Global stock markets experienced a phase of reflection, with the exception of Milan, which registered an increase of 2.55% in the second quarter 2018. The euro became even stronger compared to other currencies, especially against the dollar, while the barrel price fell. Europe and emerging countries are in less mature phases of the economic cycle compared to the USA, and therefore have more room for acceleration; on the other hand, the approval of the tax reform bill in the USA could provide support for the dollar.

Instability in the Middle East has drawn the attention of the USA, China and Russia.

ASSIGNED TASK 1:
Revise the listing below so that "COLMAP model name" becomes "camera model name", keeping every other part unchanged and leaving out the pictures.

DATA:
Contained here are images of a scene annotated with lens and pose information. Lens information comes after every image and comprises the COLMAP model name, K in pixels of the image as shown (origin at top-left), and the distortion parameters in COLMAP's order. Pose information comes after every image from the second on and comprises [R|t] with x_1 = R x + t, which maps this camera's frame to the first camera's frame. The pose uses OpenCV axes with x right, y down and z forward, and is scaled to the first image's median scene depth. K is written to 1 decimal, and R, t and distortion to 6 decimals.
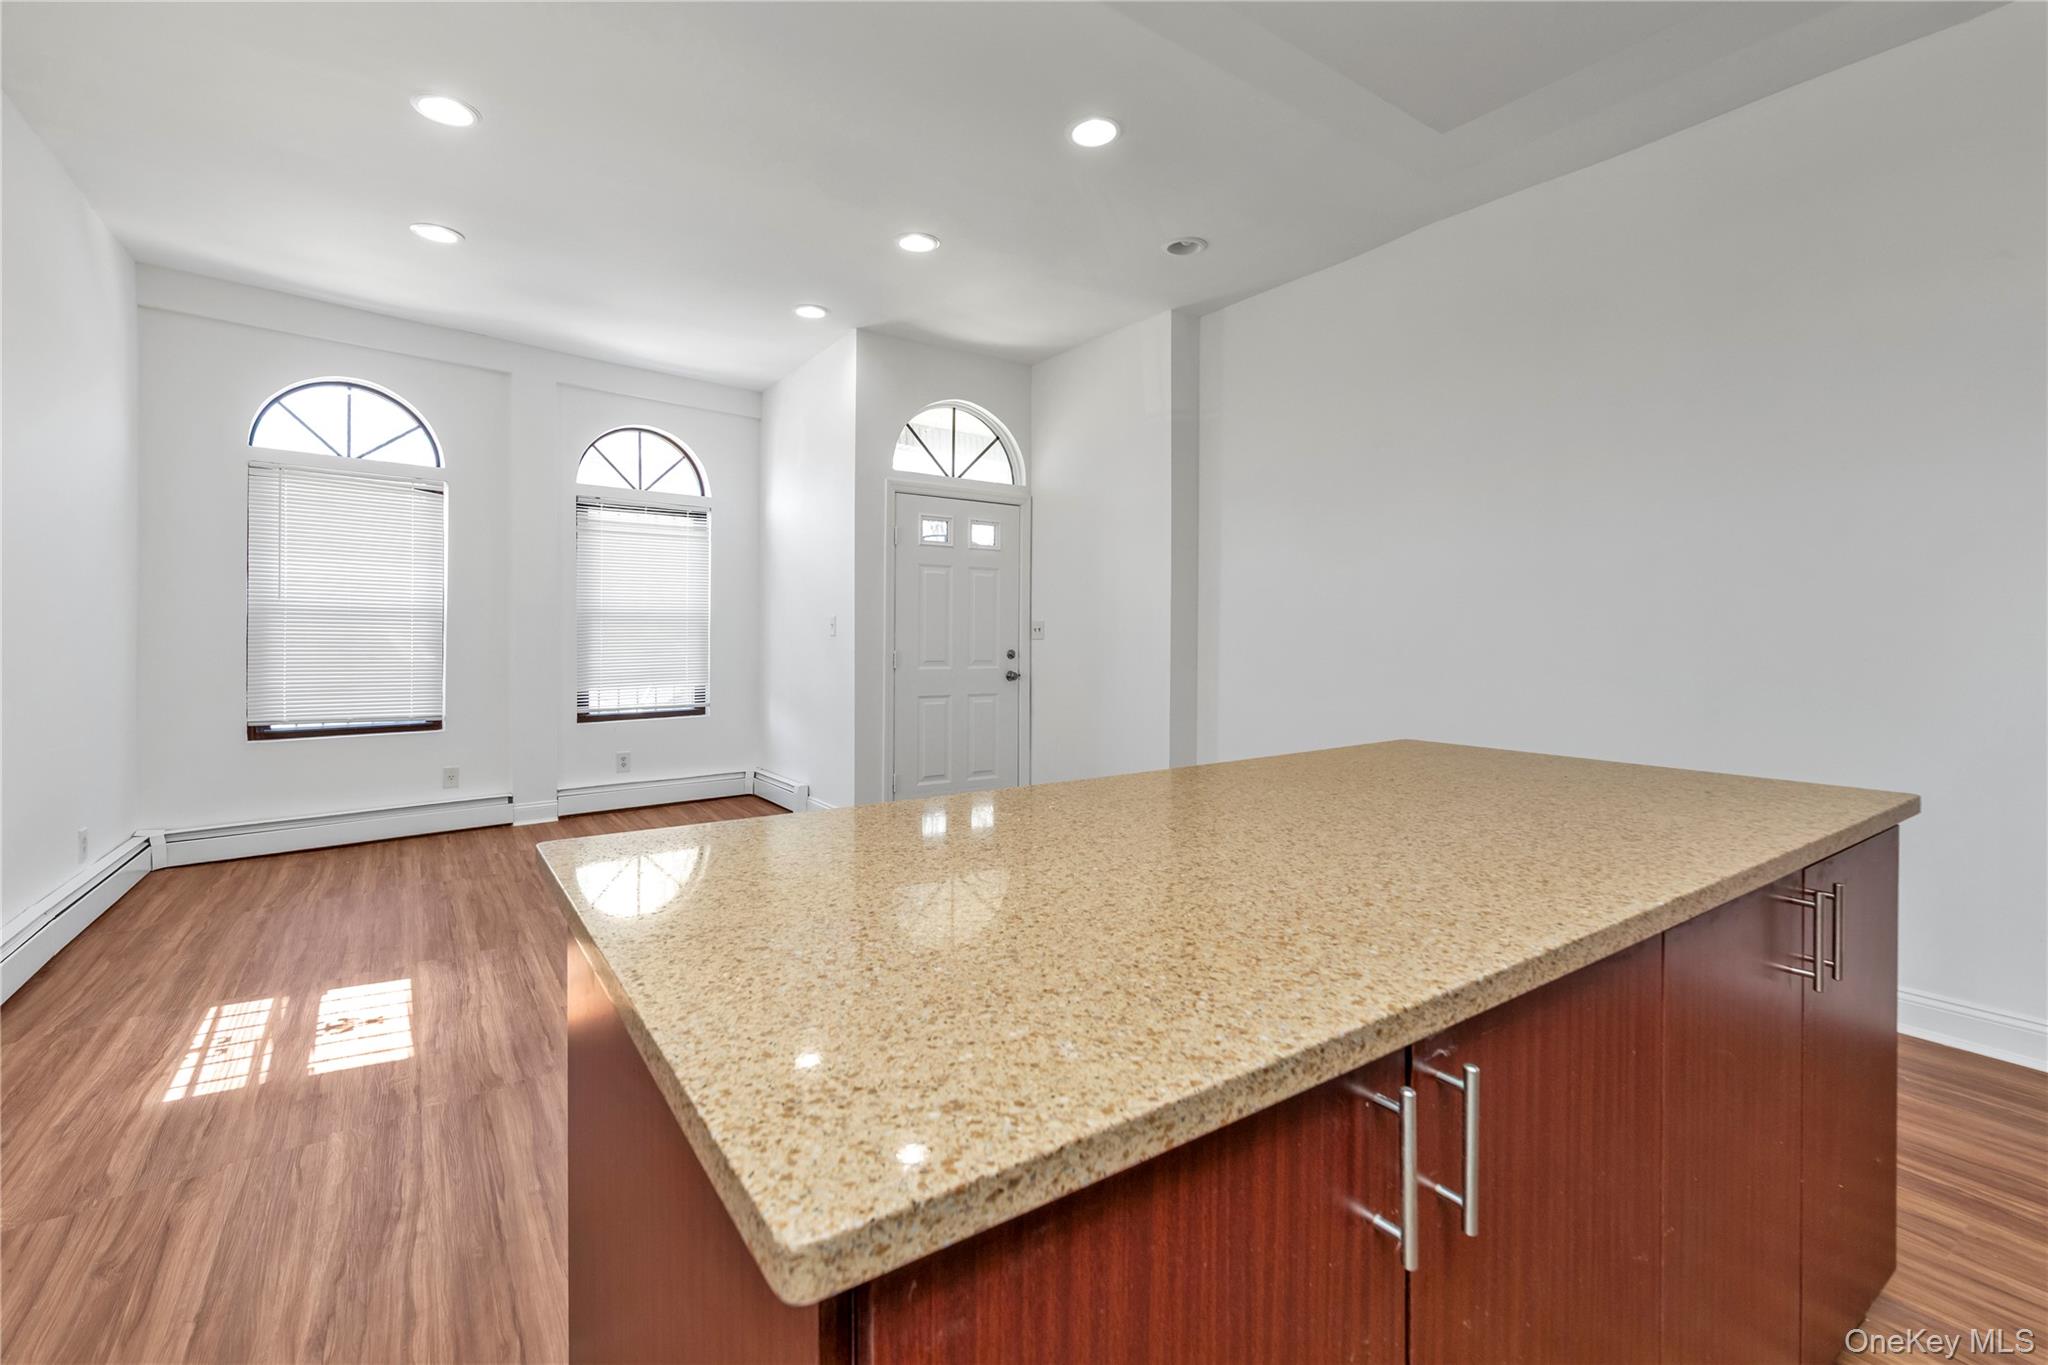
lens RADIAL K [[890.6, 0, 1025.5], [0, 890.6, 635.4], [0, 0, 1]] dist [0.001199, -0.005035]
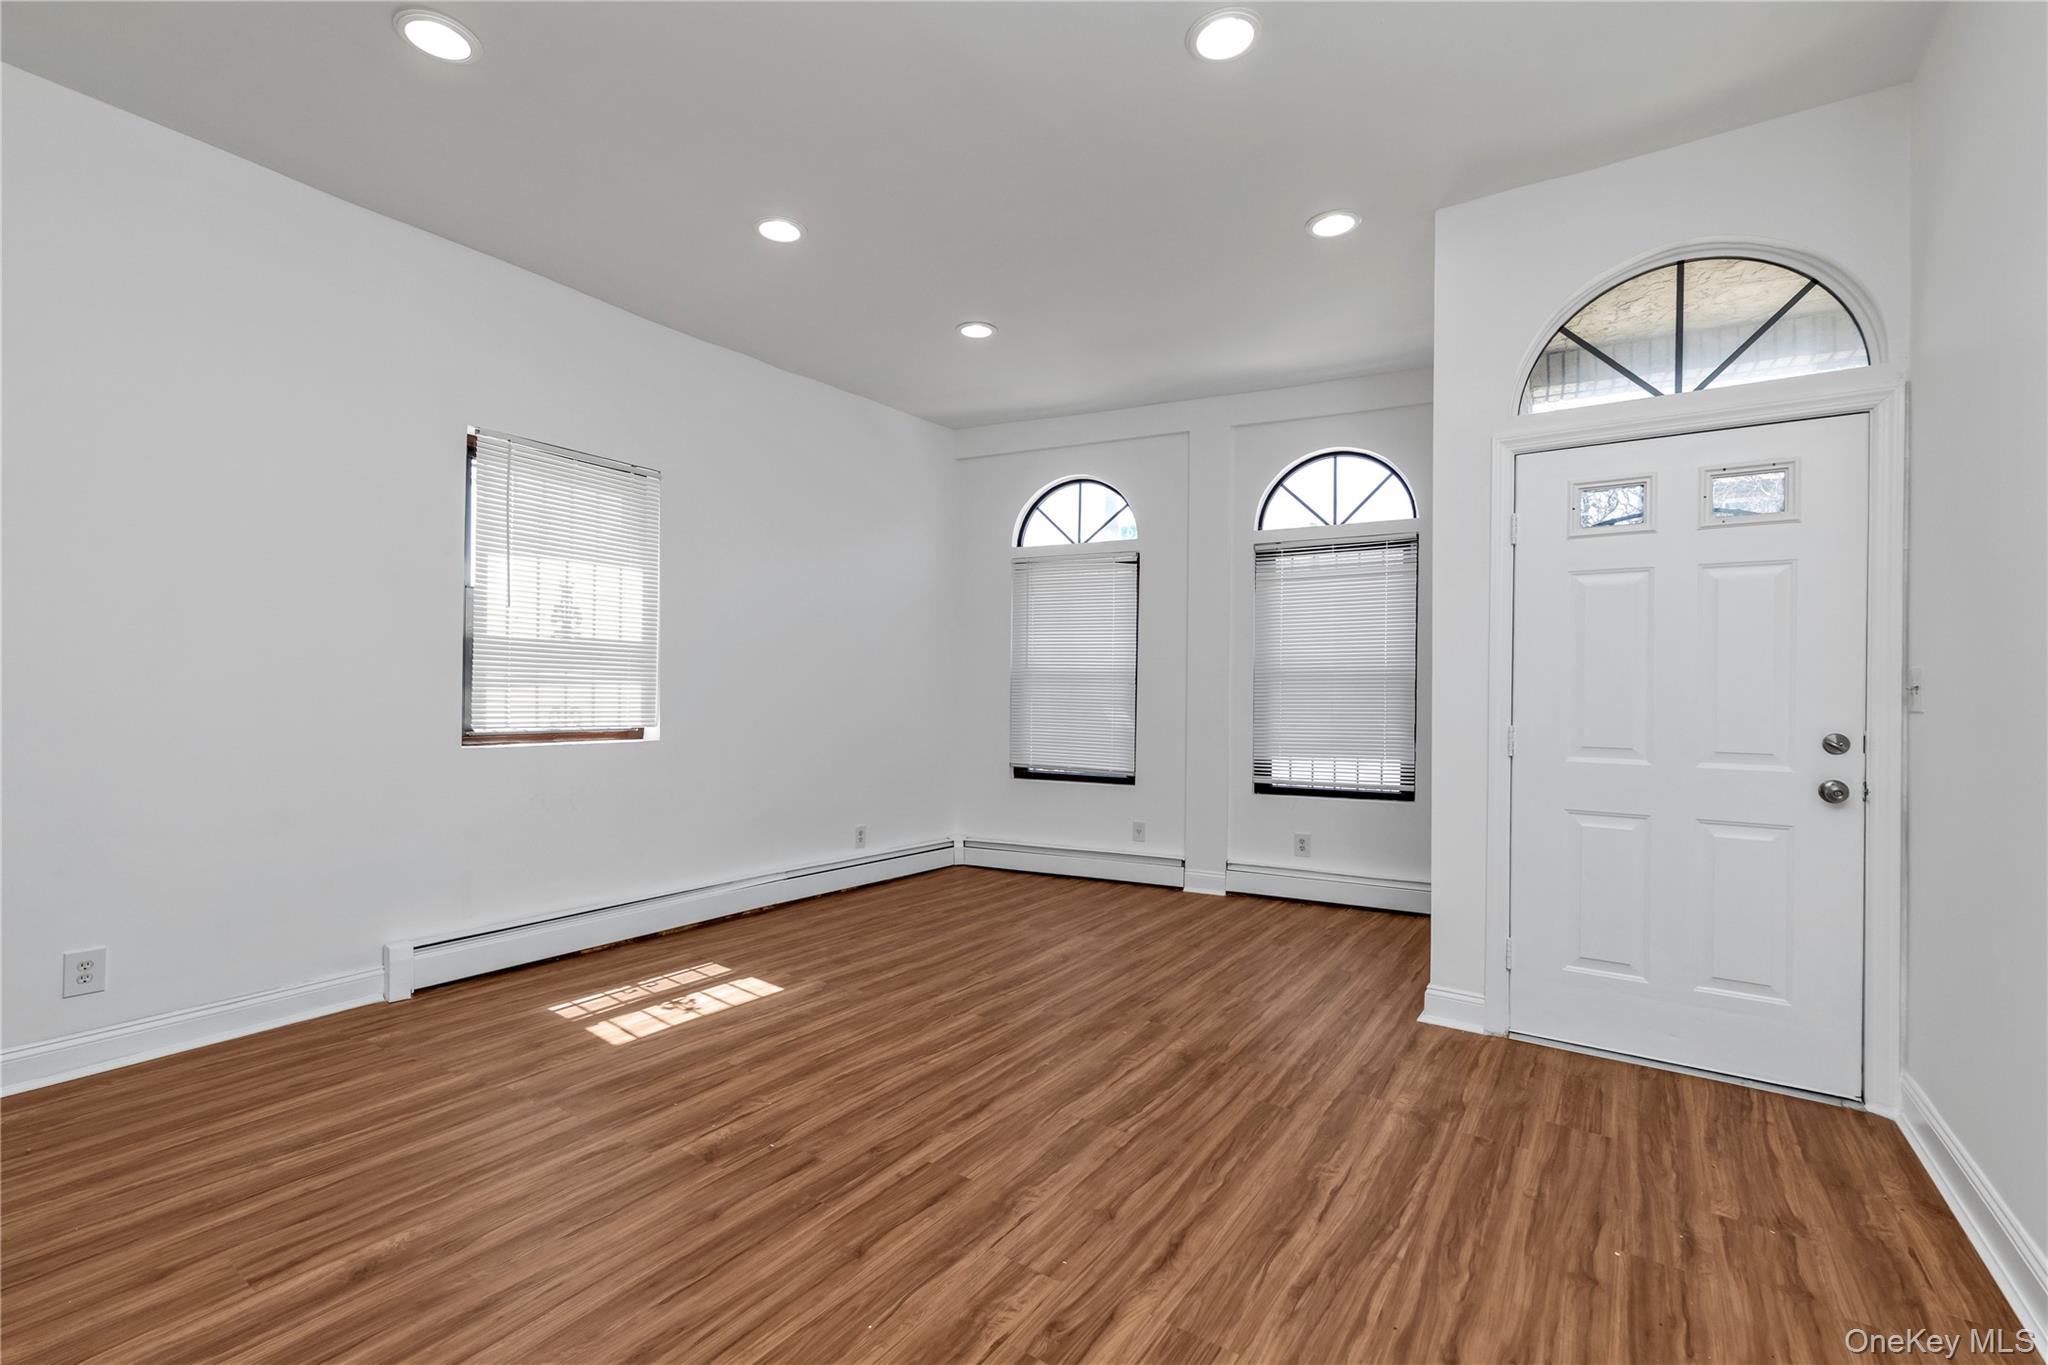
lens RADIAL K [[886.7, 0, 1023.3], [0, 886.7, 689.7], [0, 0, 1]] dist [-0.000573, -0.000393]
pose [[0.349279, -0.003241, -0.937013, 0.388234], [-0.005057, 0.999973, -0.005343, -0.002780], [0.937005, 0.006605, 0.349253, 0.673664]]
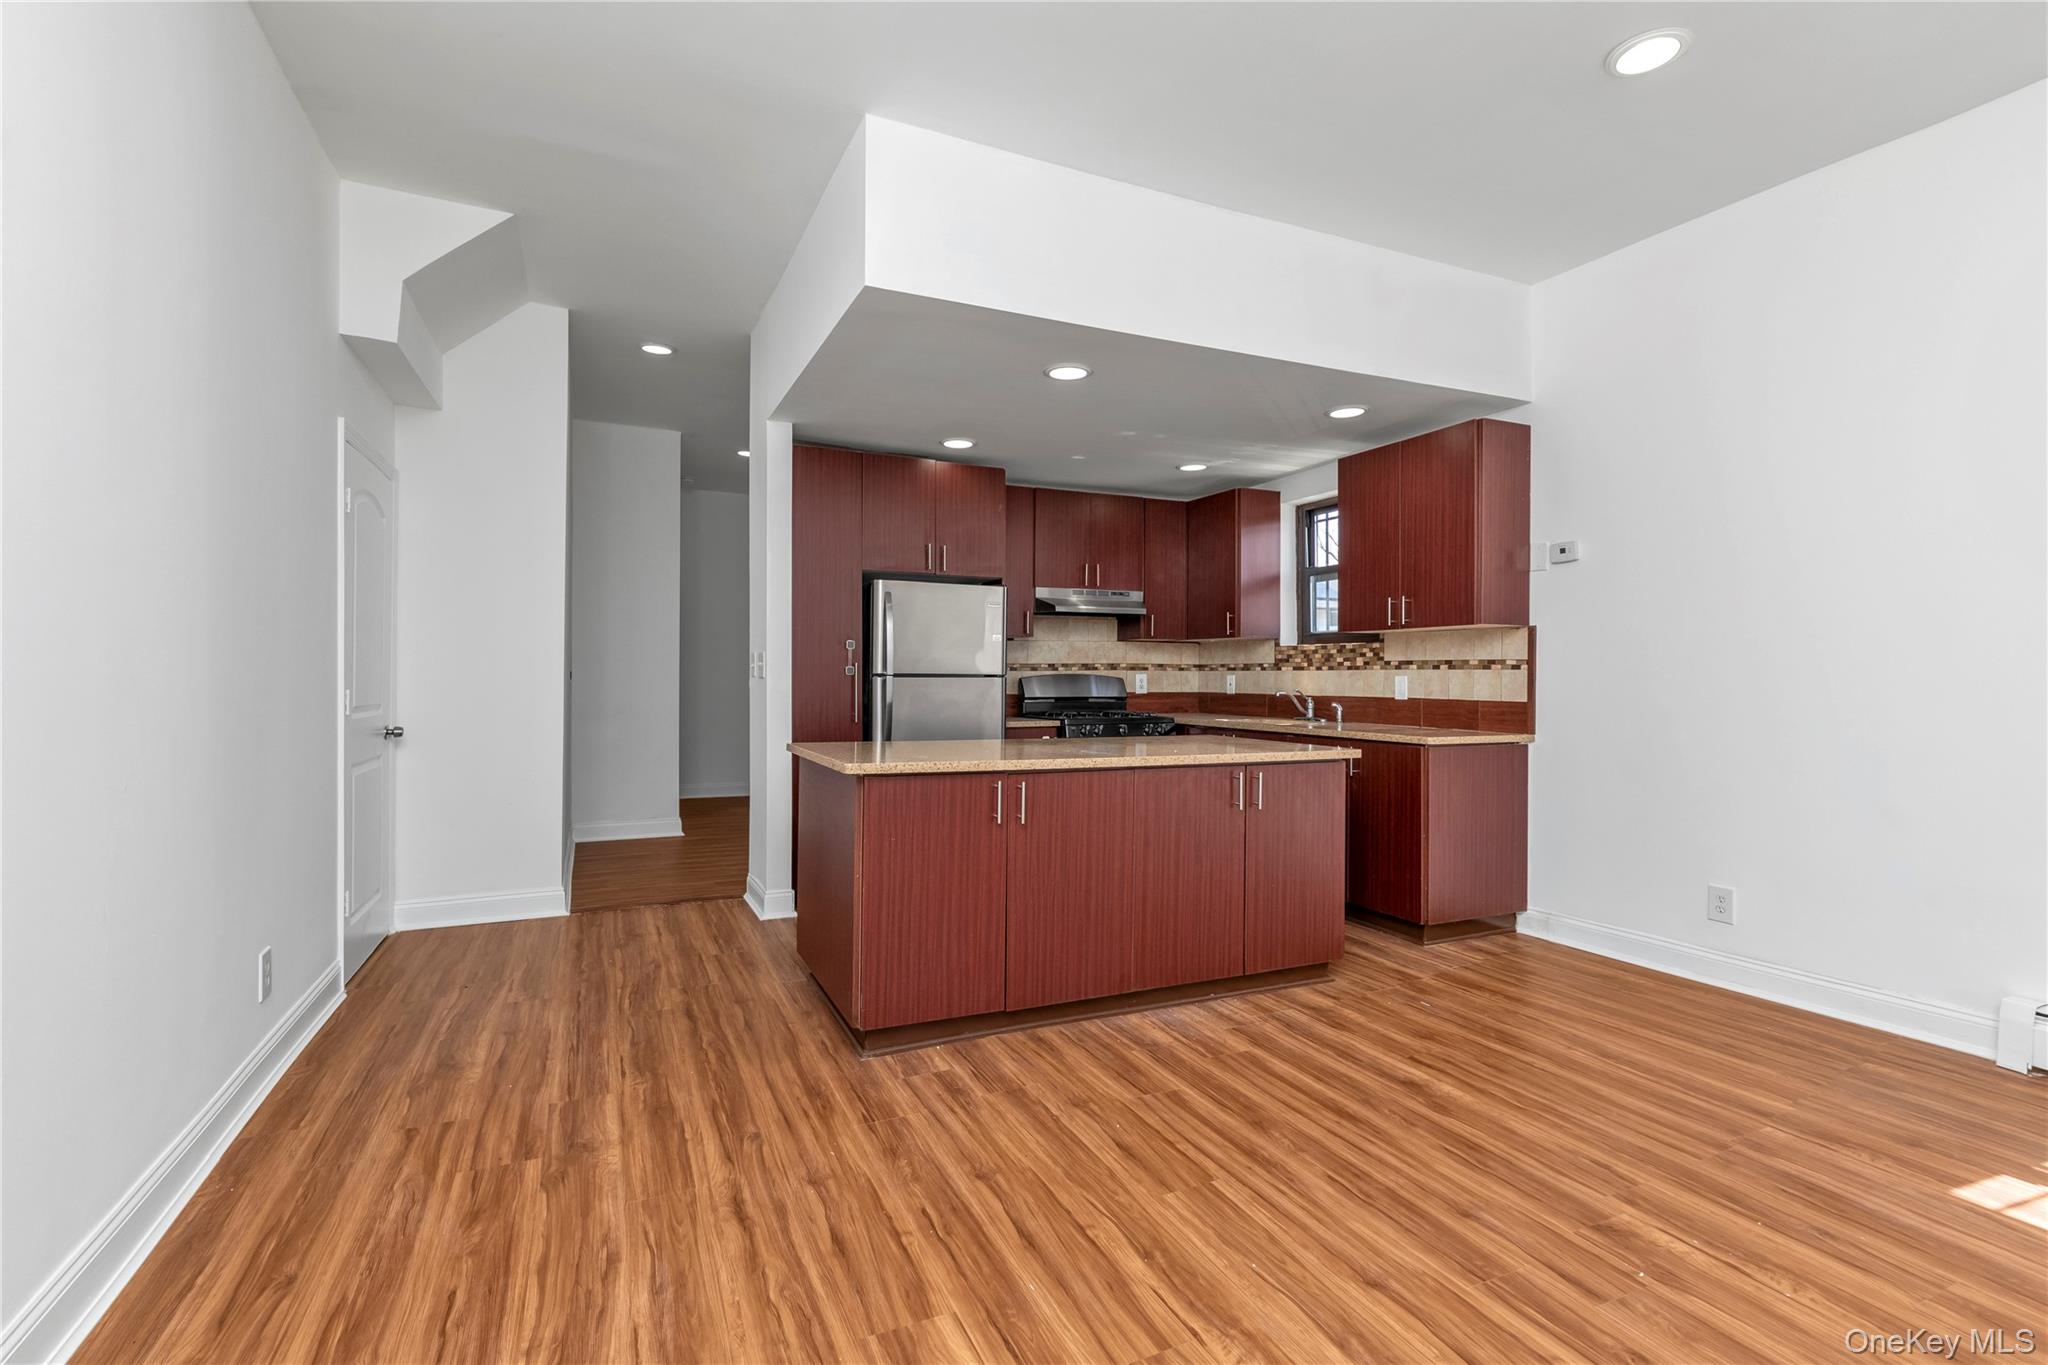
lens RADIAL K [[924.8, 0, 1020.3], [0, 924.8, 677.1], [0, 0, 1]] dist [0.000259, 0.000422]
pose [[-0.983449, -0.007299, 0.181039, 0.006066], [-0.007571, 0.999971, -0.000811, 0.001238], [-0.181028, -0.002168, -0.983476, 1.230272]]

ASSIGNED TASK 2:
Name every geographic place that appears in the excerpt on second-quarter 2018 markets.

ANSWER SPACE 1:
Contained here are images of a scene annotated with lens and pose information. Lens information comes after every image and comprises the camera model name, K in pixels of the image as shown (origin at top-left), and the distortion parameters in COLMAP's order. Pose information comes after every image from the second on and comprises [R|t] with x_1 = R x + t, which maps this camera's frame to the first camera's frame. The pose uses OpenCV axes with x right, y down and z forward, and is scaled to the first image's median scene depth. K is written to 1 decimal, and R, t and distortion to 6 decimals.
lens RADIAL K [[890.6, 0, 1025.5], [0, 890.6, 635.4], [0, 0, 1]] dist [0.001199, -0.005035]
lens RADIAL K [[886.7, 0, 1023.3], [0, 886.7, 689.7], [0, 0, 1]] dist [-0.000573, -0.000393]
pose [[0.349279, -0.003241, -0.937013, 0.388234], [-0.005057, 0.999973, -0.005343, -0.002780], [0.937005, 0.006605, 0.349253, 0.673664]]
lens RADIAL K [[924.8, 0, 1020.3], [0, 924.8, 677.1], [0, 0, 1]] dist [0.000259, 0.000422]
pose [[-0.983449, -0.007299, 0.181039, 0.006066], [-0.007571, 0.999971, -0.000811, 0.001238], [-0.181028, -0.002168, -0.983476, 1.230272]]

ANSWER SPACE 2:
Milan, Europe, USA, Middle East, China, Russia